Dennoch schätzt die DIVI aktuell das Szenario, dass es in der sich aufbauenden neuen Corona-Welle mehr Patienten als Betten geben könnte, als unwahrscheinlich ein. Meckel erklärt: "Wir versuchen jedem Corona-Patienten, der es benötigt, ein Intensivbett zur Verfügung zu stellen. Vermutlich wird das auch langfristig gelingen." Schließlich gebe es in Deutschland im internationalen Vergleich sehr viele Intensivbetten. "Glücklicherweise ist es hierzulande noch zu keinem Zeitpunkt der Pandemie zur Triage gekommen", betont sie.

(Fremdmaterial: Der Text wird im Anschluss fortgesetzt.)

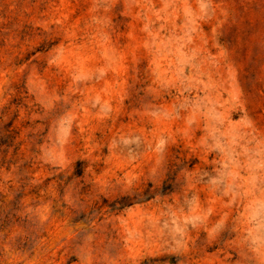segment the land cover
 Listing matches in <instances>:
<instances>
[{
    "label": "rangeland",
    "instance_id": "obj_1",
    "mask_svg": "<svg viewBox=\"0 0 264 264\" xmlns=\"http://www.w3.org/2000/svg\"><path fill=\"white\" fill-rule=\"evenodd\" d=\"M0 264H264V0H0Z\"/></svg>",
    "mask_w": 264,
    "mask_h": 264
}]
</instances>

Doch selbst wenn alle Corona-Patienten, die aktuell auf Intensivstationen kämen, ein freies Bett erhielten, habe die neue Welle dennoch schwerwiegende Folgen – „und zwar für diejenigen Patienten, deren medizinische Behandlung deswegen verschoben werden muss. Selbst wenn es aus medizinischer Sicht vertretbar sein mag, ist es äußerst schwierig jemanden mit einem großen Tumor im Körper zu erklären, dass er erstmal zu Hause bleiben muss und sich gedulden soll.“

Wie aktuell in einigen Krankenhäusern in Großstädten, jetzt schon wieder andere Behandlungen verschoben werden müssten und Patienten in Kleinstadt-Krankenhäuser ausgeflogen würden. Dies wäre nicht notwendig, wenn alle vorhandenen Betten auch betrieben werden könnten. Dabei war der drohende Pflegenotstand und der enorme Druck auf Pflegekräfte während der Pandemie schon lange bekannt.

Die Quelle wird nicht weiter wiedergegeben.